(Beginning of Data)

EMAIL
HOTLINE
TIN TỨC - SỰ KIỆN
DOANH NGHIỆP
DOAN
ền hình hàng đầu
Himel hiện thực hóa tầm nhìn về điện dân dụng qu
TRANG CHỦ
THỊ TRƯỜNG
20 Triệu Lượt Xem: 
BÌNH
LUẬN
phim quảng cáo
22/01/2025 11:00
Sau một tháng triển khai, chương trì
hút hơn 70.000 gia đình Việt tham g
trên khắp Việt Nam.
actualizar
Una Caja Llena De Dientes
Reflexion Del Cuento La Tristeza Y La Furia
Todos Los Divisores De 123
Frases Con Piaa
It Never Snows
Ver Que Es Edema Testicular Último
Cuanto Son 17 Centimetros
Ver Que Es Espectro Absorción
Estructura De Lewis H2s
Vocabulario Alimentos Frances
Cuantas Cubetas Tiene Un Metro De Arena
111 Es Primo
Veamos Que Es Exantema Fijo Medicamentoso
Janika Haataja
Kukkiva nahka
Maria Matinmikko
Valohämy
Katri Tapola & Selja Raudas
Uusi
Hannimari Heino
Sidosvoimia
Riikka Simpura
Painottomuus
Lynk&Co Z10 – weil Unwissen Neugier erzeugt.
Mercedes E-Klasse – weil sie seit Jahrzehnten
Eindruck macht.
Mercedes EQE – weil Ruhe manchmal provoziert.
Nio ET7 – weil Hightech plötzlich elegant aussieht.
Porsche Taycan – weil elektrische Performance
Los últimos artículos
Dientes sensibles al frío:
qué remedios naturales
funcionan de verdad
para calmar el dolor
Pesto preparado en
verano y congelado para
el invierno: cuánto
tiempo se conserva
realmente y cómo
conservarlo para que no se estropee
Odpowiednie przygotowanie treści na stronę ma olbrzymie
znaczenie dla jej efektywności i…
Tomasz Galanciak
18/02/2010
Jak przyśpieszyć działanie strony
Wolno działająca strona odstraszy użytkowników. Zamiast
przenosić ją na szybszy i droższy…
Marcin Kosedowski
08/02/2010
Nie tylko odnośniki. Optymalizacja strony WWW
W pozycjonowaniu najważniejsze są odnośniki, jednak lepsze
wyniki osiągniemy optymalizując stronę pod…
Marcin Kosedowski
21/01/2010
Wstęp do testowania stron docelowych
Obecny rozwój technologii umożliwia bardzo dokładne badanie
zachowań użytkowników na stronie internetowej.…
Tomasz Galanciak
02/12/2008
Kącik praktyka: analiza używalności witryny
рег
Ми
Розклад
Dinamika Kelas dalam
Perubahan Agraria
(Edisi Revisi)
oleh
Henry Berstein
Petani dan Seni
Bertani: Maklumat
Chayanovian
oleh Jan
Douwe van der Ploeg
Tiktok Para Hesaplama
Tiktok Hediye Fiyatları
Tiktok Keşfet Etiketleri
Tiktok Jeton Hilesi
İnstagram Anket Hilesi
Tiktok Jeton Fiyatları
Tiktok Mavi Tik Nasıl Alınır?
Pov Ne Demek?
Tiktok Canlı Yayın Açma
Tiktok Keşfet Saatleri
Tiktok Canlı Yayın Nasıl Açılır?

(End of Data)

Format every line of the data above as a numbered list, omitting any blank lines.

1. EMAIL
2. HOTLINE
3. TIN TỨC - SỰ KIỆN
4. DOANH NGHIỆP
5. DOAN
6. ền hình hàng đầu
7. Himel hiện thực hóa tầm nhìn về điện dân dụng qu
8. TRANG CHỦ
9. THỊ TRƯỜNG
10. 20 Triệu Lượt Xem: 
11. BÌNH
12. LUẬN
13. phim quảng cáo
14. 22/01/2025 11:00
15. Sau một tháng triển khai, chương trì
16. hút hơn 70.000 gia đình Việt tham g
17. trên khắp Việt Nam.
18. actualizar
19. Una Caja Llena De Dientes
20. Reflexion Del Cuento La Tristeza Y La Furia
21. Todos Los Divisores De 123
22. Frases Con Piaa
23. It Never Snows
24. Ver Que Es Edema Testicular Último
25. Cuanto Son 17 Centimetros
26. Ver Que Es Espectro Absorción
27. Estructura De Lewis H2s
28. Vocabulario Alimentos Frances
29. Cuantas Cubetas Tiene Un Metro De Arena
30. 111 Es Primo
31. Veamos Que Es Exantema Fijo Medicamentoso
32. Janika Haataja
33. Kukkiva nahka
34. Maria Matinmikko
35. Valohämy
36. Katri Tapola & Selja Raudas
37. Uusi
38. Hannimari Heino
39. Sidosvoimia
40. Riikka Simpura
41. Painottomuus
42. Lynk&Co Z10 – weil Unwissen Neugier erzeugt.
43. Mercedes E-Klasse – weil sie seit Jahrzehnten
44. Eindruck macht.
45. Mercedes EQE – weil Ruhe manchmal provoziert.
46. Nio ET7 – weil Hightech plötzlich elegant aussieht.
47. Porsche Taycan – weil elektrische Performance
48. Los últimos artículos
49. Dientes sensibles al frío:
50. qué remedios naturales
51. funcionan de verdad
52. para calmar el dolor
53. Pesto preparado en
54. verano y congelado para
55. el invierno: cuánto
56. tiempo se conserva
57. realmente y cómo
58. conservarlo para que no se estropee
59. Odpowiednie przygotowanie treści na stronę ma olbrzymie
60. znaczenie dla jej efektywności i…
61. Tomasz Galanciak
62. 18/02/2010
63. Jak przyśpieszyć działanie strony
64. Wolno działająca strona odstraszy użytkowników. Zamiast
65. przenosić ją na szybszy i droższy…
66. Marcin Kosedowski
67. 08/02/2010
68. Nie tylko odnośniki. Optymalizacja strony WWW
69. W pozycjonowaniu najważniejsze są odnośniki, jednak lepsze
70. wyniki osiągniemy optymalizując stronę pod…
71. Marcin Kosedowski
72. 21/01/2010
73. Wstęp do testowania stron docelowych
74. Obecny rozwój technologii umożliwia bardzo dokładne badanie
75. zachowań użytkowników na stronie internetowej.…
76. Tomasz Galanciak
77. 02/12/2008
78. Kącik praktyka: analiza używalności witryny
79. рег
80. Ми
81. Розклад
82. Dinamika Kelas dalam
83. Perubahan Agraria
84. (Edisi Revisi)
85. oleh
86. Henry Berstein
87. Petani dan Seni
88. Bertani: Maklumat
89. Chayanovian
90. oleh Jan
91. Douwe van der Ploeg
92. Tiktok Para Hesaplama
93. Tiktok Hediye Fiyatları
94. Tiktok Keşfet Etiketleri
95. Tiktok Jeton Hilesi
96. İnstagram Anket Hilesi
97. Tiktok Jeton Fiyatları
98. Tiktok Mavi Tik Nasıl Alınır?
99. Pov Ne Demek?
100. Tiktok Canlı Yayın Açma
101. Tiktok Keşfet Saatleri
102. Tiktok Canlı Yayın Nasıl Açılır?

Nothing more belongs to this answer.